By Justin Huggler
IndependentNovember 21, 2001
The Taliban have pleaded formally with the United Nations to arrange the unconditional surrender of their forces besieged inside the northern Afghan city of Kunduz. However, the top UN envoy for Afghanistan said the UN had no presence on the ground, "and simply cannot unfortunately accede to this request".
Lakhdar Brahimi said a religious leader and another unidentified person formally approached the UN in Islamabad on Monday night saying that Taliban commanders from inside Kunduz wanted to surrender unconditionally and wanted to do it to the UN.
He said the UN secretary general Kofi Annan had been in touch with the Northern Alliance, whose forces are outside the city, and members of the international coalition, asking that they "respect their obligations under international humanitarian law and treat this question with as much humanity as possible".
Thousands of Taliban troops are trapped in and around Kunduz, their every possible means of escape cut off by the Northern Alliance troops who surround them. Among them, say Alliance commanders, are 1,000 members of Osama bin Laden's al-Qa'ida network and more than 10,000 foreign Taliban volunteers who appear determined to fight to the death.
Anxious to avoid a bloodbath, the Alliance is holding back from attacking the city while it tries to help negotiate the Taliban's surrender. But grim tales come out of the city of the foreigners massacring Afghan Taliban who try to defect.
The United States has pulled the rug out from under the negotiators' feet, saying it would vehemently oppose any solution that would allow the al-Qa'ida fighters to escape. The US Defence Secretary, Donald Rumsfeld, on Monday told reporters he would prefer the al-Qa'ida fighters to be killed, rather than to be allowed to escape alive from Afghanistan.
Taliban commanders inside Kunduz have reportedly said that the foreign fighters are prepared to surrender if they are given a UN guarantee of safe passage from Afghanistan. But Mr Rumsfeld said he would do everything he could to prevent them being allowed to leave Afghanistan. "My preference is that they will either be killed or taken prisoner," he said.
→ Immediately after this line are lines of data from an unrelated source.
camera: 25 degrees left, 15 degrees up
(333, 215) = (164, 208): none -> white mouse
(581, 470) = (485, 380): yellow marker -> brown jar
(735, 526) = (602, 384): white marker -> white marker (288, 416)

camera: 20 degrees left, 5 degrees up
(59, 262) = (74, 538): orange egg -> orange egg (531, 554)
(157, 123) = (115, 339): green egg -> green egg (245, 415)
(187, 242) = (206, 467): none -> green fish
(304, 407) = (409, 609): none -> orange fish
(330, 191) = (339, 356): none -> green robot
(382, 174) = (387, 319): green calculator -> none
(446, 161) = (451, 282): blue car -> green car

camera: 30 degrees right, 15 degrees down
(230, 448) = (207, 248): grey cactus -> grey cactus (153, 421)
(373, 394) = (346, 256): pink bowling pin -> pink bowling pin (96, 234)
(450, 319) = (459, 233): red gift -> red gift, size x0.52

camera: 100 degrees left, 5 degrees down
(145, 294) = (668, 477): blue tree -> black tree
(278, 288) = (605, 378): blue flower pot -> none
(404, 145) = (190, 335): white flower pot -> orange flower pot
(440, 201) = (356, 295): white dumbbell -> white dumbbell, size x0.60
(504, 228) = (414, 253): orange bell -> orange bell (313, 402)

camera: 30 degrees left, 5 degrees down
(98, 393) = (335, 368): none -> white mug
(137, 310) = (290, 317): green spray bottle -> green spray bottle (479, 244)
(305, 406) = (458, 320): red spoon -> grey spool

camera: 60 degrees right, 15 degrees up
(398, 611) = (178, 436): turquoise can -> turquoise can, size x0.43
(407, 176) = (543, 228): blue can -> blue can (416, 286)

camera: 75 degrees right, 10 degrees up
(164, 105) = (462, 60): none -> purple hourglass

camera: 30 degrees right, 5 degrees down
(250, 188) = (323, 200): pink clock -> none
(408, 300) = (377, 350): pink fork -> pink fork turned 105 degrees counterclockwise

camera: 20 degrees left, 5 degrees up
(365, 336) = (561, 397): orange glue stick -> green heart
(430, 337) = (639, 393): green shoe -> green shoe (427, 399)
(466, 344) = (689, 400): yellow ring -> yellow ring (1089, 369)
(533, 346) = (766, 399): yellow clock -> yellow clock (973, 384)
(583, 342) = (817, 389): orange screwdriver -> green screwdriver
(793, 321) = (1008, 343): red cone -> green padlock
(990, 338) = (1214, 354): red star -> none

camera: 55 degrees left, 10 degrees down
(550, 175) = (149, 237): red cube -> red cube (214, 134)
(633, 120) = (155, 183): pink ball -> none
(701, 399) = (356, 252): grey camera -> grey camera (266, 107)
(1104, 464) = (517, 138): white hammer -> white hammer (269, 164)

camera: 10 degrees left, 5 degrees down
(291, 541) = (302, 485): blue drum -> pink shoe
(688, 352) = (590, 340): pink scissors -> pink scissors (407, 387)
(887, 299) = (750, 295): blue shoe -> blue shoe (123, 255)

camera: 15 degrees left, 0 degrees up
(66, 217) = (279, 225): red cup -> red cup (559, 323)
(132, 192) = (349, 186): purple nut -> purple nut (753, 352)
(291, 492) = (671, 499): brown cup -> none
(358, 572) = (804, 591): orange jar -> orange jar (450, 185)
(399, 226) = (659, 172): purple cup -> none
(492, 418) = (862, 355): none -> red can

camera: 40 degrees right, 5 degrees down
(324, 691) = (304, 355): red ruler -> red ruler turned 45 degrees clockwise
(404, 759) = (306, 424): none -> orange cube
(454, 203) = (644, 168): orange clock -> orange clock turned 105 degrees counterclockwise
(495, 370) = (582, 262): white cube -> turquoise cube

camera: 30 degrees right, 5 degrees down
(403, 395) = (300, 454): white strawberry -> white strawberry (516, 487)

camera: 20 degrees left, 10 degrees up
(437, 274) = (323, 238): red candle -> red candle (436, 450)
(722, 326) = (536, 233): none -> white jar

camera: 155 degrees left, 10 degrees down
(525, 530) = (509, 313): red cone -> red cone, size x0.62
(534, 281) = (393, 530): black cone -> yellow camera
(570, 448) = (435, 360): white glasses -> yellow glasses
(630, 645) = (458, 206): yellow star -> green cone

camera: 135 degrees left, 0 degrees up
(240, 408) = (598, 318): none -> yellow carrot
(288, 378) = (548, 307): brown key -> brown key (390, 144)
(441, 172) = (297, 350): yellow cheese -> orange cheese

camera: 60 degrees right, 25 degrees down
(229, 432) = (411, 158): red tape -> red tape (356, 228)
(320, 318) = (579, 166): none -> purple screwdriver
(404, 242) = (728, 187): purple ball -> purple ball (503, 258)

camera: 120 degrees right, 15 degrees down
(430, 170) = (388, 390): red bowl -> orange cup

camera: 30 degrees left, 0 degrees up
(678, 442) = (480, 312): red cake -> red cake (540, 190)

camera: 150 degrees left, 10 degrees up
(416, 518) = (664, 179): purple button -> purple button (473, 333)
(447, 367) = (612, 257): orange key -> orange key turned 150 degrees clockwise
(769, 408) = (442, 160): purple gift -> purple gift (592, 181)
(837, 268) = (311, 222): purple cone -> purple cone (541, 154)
As many as 470 Afghan Taliban are said to have been killed in three separate alleged incidents in the past five days.
"I am not optimistic that the foreigners will surrender," General Mohammed Daud of the Northern Alliance said yesterday. He said 20,000 Taliban still remain in Kunduz, more than 10,000 of them foreigners. The 1,000 al-Qa'ida fighters include a senior commander of the network, Omar al-Khatab, he claimed.
American planes are pounding the Taliban in and around Kunduz, but on the front lines the Northern Alliance guns remain silent. The Alliance has Kunduz surrounded on all sides. To the west are the forces of the Uzbek warlord General Rashid Dostum, whose victory in Mazar-i-Sherif prompted the collapse of the Taliban across Afghanistan. To the east are an array of warlord's private armies, under the command of General Daud.
The Alliance has not attacked, General Daud said yesterday, because it wants to avoid "widespread bloodshed and destruction".
It is not only the blood of the Taliban he is worried about. Last week, Northern Alliance troops walked into a Taliban ambush, fooled by false reports that the Taliban in Kunduz had surrendered. More than 50 soldiers were killed, according to one commander.
The Alliance's sensational victories across Afghanistan have been on the back of defections by Afghan Taliban who saw which way the wind was blowing. Many of the Alliance troops now besieging Kunduz were Taliban a week ago.
If the last of the Taliban put up a serious defence of Kunduz, the battle could be far bloodier than anything yet seen. The Americans may be eager for the al-Qa'ida fighters to be killed or captured, but the Northern Alliance are far from eager to walk into the lion's den on America's behalf.
With the Taliban's rule in Afghanistan all but consigned to history, already there are signs of cracks in the loose alliance of warlords that toppled them – even between the different commanders besieging Kunduz. General Dostum said yesterday that two senior Taliban commanders were travelling to Mazar to negotiate with him. General Daud denied it. General Daud is a member of the ethnic Tajik-dominated hardcore of the Northern Alliance once led by Ahmad Shah Massood, who are calling the shots at the moment because it was they who walked into Mazar. Usually General Dostum would be a far more powerful warlord than General Daud. Already, the warlords are jostling for position.
The easy collapse of the Taliban has shown how few Afghans were ideologically committed to their fundamentalist rule. The former Taliban now manning Northern Alliance front lines are in it strictly for themselves.